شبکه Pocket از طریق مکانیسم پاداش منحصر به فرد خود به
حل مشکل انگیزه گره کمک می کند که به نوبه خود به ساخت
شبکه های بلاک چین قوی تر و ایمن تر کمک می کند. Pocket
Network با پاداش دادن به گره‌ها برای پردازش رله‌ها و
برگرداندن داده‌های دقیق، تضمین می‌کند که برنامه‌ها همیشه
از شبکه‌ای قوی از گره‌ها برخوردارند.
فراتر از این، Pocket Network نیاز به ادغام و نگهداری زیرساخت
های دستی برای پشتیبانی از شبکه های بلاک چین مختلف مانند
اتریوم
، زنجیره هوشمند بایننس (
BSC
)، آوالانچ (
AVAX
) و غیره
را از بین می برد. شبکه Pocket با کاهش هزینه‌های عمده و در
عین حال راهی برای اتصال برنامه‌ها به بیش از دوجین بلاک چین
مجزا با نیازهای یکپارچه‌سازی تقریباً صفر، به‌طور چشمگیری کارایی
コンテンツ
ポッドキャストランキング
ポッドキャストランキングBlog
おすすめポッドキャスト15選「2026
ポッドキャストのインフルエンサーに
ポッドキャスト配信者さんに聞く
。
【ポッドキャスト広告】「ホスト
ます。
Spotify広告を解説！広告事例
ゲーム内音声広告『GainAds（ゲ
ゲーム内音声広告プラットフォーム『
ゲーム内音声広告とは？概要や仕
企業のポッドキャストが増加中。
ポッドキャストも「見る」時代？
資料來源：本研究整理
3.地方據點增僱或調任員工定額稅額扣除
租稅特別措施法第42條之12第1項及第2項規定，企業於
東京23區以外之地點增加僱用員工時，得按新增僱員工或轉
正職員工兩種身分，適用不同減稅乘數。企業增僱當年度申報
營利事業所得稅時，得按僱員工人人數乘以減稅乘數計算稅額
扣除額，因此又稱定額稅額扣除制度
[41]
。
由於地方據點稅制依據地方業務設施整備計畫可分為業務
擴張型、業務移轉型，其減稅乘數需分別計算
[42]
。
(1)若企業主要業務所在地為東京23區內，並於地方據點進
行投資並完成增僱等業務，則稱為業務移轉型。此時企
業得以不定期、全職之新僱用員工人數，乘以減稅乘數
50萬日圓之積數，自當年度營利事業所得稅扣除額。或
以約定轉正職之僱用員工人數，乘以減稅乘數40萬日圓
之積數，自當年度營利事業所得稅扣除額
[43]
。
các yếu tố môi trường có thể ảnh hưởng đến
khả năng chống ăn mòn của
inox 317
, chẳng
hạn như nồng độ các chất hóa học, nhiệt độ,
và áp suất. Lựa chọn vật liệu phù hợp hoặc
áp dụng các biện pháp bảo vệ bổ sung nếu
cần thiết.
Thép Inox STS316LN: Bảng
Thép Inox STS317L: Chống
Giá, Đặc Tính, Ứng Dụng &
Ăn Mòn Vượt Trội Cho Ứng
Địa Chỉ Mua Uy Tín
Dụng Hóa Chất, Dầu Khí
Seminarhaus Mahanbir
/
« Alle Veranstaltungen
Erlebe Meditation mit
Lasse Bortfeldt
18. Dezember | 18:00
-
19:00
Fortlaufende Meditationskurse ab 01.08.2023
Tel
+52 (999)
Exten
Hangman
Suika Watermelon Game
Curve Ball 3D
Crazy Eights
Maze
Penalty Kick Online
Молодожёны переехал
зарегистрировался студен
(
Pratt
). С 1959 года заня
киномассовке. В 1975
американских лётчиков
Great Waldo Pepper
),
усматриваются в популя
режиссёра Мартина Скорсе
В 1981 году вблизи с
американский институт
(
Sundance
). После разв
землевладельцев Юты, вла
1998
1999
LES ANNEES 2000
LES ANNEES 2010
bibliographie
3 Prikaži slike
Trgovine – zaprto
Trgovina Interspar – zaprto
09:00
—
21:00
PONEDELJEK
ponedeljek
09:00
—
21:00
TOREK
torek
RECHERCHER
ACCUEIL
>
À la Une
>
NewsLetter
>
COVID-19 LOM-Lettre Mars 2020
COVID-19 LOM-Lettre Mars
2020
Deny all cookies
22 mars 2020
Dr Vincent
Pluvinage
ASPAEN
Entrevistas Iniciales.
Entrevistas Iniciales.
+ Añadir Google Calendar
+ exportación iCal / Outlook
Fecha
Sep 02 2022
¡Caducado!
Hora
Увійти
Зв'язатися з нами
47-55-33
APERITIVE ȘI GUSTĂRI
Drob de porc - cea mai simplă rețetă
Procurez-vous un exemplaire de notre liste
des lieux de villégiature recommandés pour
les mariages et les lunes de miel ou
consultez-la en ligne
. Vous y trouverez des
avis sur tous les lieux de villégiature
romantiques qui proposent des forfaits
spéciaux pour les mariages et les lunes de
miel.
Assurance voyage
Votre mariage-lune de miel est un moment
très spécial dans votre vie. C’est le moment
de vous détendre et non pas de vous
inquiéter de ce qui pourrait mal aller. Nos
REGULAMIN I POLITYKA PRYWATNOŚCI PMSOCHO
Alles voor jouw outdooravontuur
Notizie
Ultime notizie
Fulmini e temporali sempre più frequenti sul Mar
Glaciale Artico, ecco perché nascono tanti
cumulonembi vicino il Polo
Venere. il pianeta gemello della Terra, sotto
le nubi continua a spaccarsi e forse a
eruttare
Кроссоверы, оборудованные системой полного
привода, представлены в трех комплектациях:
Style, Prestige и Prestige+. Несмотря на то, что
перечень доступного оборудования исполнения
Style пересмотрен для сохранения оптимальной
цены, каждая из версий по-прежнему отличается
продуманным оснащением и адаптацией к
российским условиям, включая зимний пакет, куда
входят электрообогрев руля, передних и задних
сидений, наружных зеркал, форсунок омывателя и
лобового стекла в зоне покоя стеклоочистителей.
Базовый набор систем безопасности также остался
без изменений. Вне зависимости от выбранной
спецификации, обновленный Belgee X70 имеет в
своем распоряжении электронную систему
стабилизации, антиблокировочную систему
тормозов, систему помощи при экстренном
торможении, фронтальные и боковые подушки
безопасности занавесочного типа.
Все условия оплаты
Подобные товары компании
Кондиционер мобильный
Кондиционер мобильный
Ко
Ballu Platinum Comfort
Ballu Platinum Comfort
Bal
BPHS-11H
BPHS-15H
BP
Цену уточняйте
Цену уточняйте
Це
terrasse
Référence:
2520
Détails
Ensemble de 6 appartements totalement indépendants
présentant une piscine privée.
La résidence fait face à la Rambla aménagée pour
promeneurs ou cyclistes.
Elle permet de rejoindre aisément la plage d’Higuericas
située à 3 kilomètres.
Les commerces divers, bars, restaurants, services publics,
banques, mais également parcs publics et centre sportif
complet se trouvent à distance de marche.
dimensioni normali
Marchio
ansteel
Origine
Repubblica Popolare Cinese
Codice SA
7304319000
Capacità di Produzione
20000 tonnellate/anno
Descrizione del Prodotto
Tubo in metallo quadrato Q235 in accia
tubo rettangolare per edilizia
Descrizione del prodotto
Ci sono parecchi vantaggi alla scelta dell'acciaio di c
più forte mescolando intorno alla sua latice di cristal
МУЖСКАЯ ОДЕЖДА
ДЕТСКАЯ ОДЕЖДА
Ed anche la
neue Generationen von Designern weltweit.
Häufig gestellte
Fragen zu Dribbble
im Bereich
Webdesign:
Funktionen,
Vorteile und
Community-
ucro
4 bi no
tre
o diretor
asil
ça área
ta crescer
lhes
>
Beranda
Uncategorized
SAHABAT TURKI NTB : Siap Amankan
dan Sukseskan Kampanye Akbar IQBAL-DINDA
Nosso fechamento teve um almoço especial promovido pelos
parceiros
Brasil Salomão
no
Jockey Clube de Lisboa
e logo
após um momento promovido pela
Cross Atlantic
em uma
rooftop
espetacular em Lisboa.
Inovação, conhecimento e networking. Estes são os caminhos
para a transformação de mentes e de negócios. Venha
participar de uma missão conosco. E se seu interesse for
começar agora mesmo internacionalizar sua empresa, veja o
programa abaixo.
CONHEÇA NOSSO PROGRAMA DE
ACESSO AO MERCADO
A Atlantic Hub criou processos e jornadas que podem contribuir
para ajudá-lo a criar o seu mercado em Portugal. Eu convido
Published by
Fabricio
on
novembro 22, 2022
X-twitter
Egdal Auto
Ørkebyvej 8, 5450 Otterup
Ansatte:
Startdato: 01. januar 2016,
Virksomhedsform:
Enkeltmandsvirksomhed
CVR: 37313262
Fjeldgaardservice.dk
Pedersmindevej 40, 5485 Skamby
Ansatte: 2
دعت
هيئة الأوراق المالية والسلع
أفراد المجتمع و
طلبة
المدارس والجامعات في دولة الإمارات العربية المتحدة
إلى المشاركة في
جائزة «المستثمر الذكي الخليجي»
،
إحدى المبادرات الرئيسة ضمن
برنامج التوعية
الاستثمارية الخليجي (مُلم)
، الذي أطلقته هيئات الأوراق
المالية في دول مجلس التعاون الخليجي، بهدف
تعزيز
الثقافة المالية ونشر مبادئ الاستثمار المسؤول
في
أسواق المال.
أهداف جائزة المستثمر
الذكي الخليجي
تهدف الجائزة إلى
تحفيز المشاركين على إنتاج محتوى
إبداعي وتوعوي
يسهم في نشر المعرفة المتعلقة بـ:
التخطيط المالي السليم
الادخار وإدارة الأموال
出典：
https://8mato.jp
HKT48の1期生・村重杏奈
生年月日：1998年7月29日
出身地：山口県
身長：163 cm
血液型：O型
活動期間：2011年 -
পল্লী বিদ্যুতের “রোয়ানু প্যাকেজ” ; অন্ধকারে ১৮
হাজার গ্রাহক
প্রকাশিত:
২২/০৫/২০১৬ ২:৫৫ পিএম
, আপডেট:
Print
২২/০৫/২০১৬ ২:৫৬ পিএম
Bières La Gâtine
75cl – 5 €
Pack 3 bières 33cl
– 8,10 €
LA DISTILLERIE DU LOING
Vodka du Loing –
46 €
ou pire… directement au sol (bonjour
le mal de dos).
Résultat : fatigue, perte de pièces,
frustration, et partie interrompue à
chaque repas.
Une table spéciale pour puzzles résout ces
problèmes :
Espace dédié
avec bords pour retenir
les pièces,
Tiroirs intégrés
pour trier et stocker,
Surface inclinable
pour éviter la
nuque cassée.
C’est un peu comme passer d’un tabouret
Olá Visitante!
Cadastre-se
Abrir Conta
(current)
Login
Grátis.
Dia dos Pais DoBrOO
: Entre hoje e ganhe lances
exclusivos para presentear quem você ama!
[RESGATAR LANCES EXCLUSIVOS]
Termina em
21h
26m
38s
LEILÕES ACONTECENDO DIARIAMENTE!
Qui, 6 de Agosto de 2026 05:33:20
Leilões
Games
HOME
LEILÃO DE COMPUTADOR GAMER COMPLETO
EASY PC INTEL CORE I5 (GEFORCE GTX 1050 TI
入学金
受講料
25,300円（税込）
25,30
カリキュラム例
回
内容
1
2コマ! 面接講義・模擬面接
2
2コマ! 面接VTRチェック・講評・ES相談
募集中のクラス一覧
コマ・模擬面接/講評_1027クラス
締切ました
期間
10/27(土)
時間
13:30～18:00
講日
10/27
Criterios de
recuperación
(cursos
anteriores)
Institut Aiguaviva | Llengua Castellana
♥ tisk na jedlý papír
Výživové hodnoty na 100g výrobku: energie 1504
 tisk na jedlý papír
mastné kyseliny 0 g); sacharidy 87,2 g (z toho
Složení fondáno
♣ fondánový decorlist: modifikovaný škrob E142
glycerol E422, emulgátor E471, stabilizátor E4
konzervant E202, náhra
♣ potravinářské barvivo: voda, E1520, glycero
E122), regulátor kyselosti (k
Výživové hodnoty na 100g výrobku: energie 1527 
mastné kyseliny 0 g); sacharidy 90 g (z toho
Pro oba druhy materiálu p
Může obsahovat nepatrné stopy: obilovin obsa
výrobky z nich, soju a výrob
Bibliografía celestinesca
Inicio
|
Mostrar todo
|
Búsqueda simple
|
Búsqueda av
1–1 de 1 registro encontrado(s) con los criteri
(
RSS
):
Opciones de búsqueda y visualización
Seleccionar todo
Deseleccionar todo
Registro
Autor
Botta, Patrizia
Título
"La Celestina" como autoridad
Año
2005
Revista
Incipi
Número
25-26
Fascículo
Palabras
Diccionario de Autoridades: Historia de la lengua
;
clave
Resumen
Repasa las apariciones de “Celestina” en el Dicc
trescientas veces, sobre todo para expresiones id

### Problem requirements
Quote the items from their start through the line containing "киномассовке. В 1975", including both ends.

### Written answer
شبکه Pocket از طریق مکانیسم پاداش منحصر به فرد خود به
حل مشکل انگیزه گره کمک می کند که به نوبه خود به ساخت
شبکه های بلاک چین قوی تر و ایمن تر کمک می کند. Pocket
Network با پاداش دادن به گره‌ها برای پردازش رله‌ها و
برگرداندن داده‌های دقیق، تضمین می‌کند که برنامه‌ها همیشه
از شبکه‌ای قوی از گره‌ها برخوردارند.
فراتر از این، Pocket Network نیاز به ادغام و نگهداری زیرساخت
های دستی برای پشتیبانی از شبکه های بلاک چین مختلف مانند
اتریوم
، زنجیره هوشمند بایننس (
BSC
)، آوالانچ (
AVAX
) و غیره
را از بین می برد. شبکه Pocket با کاهش هزینه‌های عمده و در
عین حال راهی برای اتصال برنامه‌ها به بیش از دوجین بلاک چین
مجزا با نیازهای یکپارچه‌سازی تقریباً صفر، به‌طور چشمگیری کارایی
コンテンツ
ポッドキャストランキング
ポッドキャストランキングBlog
おすすめポッドキャスト15選「2026
ポッドキャストのインフルエンサーに
ポッドキャスト配信者さんに聞く
。
【ポッドキャスト広告】「ホスト
ます。
Spotify広告を解説！広告事例
ゲーム内音声広告『GainAds（ゲ
ゲーム内音声広告プラットフォーム『
ゲーム内音声広告とは？概要や仕
企業のポッドキャストが増加中。
ポッドキャストも「見る」時代？
資料來源：本研究整理
3.地方據點增僱或調任員工定額稅額扣除
租稅特別措施法第42條之12第1項及第2項規定，企業於
東京23區以外之地點增加僱用員工時，得按新增僱員工或轉
正職員工兩種身分，適用不同減稅乘數。企業增僱當年度申報
營利事業所得稅時，得按僱員工人人數乘以減稅乘數計算稅額
扣除額，因此又稱定額稅額扣除制度
[41]
。
由於地方據點稅制依據地方業務設施整備計畫可分為業務
擴張型、業務移轉型，其減稅乘數需分別計算
[42]
。
(1)若企業主要業務所在地為東京23區內，並於地方據點進
行投資並完成增僱等業務，則稱為業務移轉型。此時企
業得以不定期、全職之新僱用員工人數，乘以減稅乘數
50萬日圓之積數，自當年度營利事業所得稅扣除額。或
以約定轉正職之僱用員工人數，乘以減稅乘數40萬日圓
之積數，自當年度營利事業所得稅扣除額
[43]
。
các yếu tố môi trường có thể ảnh hưởng đến
khả năng chống ăn mòn của
inox 317
, chẳng
hạn như nồng độ các chất hóa học, nhiệt độ,
và áp suất. Lựa chọn vật liệu phù hợp hoặc
áp dụng các biện pháp bảo vệ bổ sung nếu
cần thiết.
Thép Inox STS316LN: Bảng
Thép Inox STS317L: Chống
Giá, Đặc Tính, Ứng Dụng &
Ăn Mòn Vượt Trội Cho Ứng
Địa Chỉ Mua Uy Tín
Dụng Hóa Chất, Dầu Khí
Seminarhaus Mahanbir
/
« Alle Veranstaltungen
Erlebe Meditation mit
Lasse Bortfeldt
18. Dezember | 18:00
-
19:00
Fortlaufende Meditationskurse ab 01.08.2023
Tel
+52 (999)
Exten
Hangman
Suika Watermelon Game
Curve Ball 3D
Crazy Eights
Maze
Penalty Kick Online
Молодожёны переехал
зарегистрировался студен
(
Pratt
). С 1959 года заня
киномассовке. В 1975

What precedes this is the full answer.